What is “FSX content”?

More explicitly:

a)how does a 3PD know what to use to develop content and how to label it?

b)how does a consumer understand what to expect?

Solution:

I propose there exist three “buckets” of content and labeling should take this into account:

1. FSX-native

2. FSX-compatible

3. FSX-incompatible

1) FSX-native

If a product is built using the FSX-SDK it is "native" by definition.

There is a natural good, better, best hierarchy here wrt versions of the SDK, with a cherry on top:

Best:

Using the FSX-SP2 SDK is obviously best, as it gets you DX10 features and is the most up to date release. And this should be the preferred approach.

Better:

Using the FSX-SP1 SDK is obviously better, as it incorporates fixes to the tools since RTM like the fix for the double vertices in XtoMDL.

Good:

Using the FSX-RTM SDK is good, but I would hope that 3PDs would prefer the better solution at least. I say that because the lifetime of the RTM SDK was on the order of 7 months and the SP1 SDK has been out 12 now.

Cherry on top:

The cherry on top is using the Acceleration SDK to get the advanced Acceleration features (carrier oriented, helicopter oriented, race oriented) when running on Acceleration.

DX9 versus DX10

Content should be labeled as "supports DX9 only" if it does not support DX10.

2) FSX-compatible

If it isn’t rebuilt using the FSX SDK it cannot be "native" and can only be "compatible". By “compatible” I mean with the latest revision of the platform, SP2.

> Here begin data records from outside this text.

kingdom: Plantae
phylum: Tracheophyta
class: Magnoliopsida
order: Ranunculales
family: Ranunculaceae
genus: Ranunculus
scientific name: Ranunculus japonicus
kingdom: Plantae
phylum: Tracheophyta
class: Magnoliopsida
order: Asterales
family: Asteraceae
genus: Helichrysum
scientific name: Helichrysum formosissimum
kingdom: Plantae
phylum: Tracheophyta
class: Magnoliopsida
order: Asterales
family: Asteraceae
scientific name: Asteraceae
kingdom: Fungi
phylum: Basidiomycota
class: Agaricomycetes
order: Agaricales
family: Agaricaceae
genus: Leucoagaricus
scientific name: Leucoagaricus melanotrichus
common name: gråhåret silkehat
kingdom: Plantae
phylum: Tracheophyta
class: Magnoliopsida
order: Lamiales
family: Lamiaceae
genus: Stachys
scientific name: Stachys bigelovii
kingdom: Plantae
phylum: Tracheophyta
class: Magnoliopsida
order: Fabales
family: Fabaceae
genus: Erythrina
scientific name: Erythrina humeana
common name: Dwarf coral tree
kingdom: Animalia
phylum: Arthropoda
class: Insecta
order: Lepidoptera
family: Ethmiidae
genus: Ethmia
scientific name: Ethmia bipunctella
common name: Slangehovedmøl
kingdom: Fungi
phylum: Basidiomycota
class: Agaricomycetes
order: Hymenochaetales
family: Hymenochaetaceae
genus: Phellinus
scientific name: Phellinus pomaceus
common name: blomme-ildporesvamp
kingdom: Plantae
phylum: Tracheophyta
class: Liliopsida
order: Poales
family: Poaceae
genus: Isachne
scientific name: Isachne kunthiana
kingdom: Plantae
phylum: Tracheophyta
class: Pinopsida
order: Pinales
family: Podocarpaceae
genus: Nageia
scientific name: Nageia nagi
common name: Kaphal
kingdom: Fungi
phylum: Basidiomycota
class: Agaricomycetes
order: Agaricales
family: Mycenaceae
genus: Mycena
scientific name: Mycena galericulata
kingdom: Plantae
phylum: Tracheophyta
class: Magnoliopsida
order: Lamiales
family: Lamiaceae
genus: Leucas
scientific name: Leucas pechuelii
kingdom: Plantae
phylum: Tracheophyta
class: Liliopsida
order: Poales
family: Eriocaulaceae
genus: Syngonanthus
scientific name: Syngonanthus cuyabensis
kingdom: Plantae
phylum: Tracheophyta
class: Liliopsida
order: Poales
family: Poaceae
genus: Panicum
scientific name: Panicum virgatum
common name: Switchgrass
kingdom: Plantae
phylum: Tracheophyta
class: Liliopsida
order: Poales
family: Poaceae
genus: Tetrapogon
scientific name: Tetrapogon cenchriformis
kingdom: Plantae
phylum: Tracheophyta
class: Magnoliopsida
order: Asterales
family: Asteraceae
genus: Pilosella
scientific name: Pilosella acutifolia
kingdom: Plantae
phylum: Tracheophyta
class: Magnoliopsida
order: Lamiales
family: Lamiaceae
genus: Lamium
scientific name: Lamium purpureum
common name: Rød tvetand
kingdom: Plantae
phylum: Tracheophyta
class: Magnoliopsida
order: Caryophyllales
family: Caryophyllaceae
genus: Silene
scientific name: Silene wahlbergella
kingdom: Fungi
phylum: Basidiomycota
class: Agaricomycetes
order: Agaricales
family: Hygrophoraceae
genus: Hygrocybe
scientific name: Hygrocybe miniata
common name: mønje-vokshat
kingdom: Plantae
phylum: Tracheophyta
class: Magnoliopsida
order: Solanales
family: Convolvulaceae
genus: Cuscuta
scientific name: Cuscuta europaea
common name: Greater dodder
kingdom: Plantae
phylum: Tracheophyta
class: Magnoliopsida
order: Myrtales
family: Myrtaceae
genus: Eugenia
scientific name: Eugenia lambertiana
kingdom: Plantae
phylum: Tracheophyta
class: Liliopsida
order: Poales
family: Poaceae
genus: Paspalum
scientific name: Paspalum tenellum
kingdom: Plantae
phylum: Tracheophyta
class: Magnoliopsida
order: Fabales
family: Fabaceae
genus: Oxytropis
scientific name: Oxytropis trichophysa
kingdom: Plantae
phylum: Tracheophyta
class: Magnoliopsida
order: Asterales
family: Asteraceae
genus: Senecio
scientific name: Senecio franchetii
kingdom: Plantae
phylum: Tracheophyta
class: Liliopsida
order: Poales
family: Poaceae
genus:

Basically, this is anything that works in SP2 that isn’t authored with a flavor of the FSX SDK

With that said, labeling previous generation product that renders correctly in SP2 as "FSX compatible" seems fair to me.

3) FSX-incompatible

This is anything that renders incorrectly in SP2

Summary:

This should not look surprising, and I hope it turns out to be useful to both end-user customers and 3DPs.

Note this blog post is based on a similar discussion on avsim.com and has been adjusted based on feedback on that thread.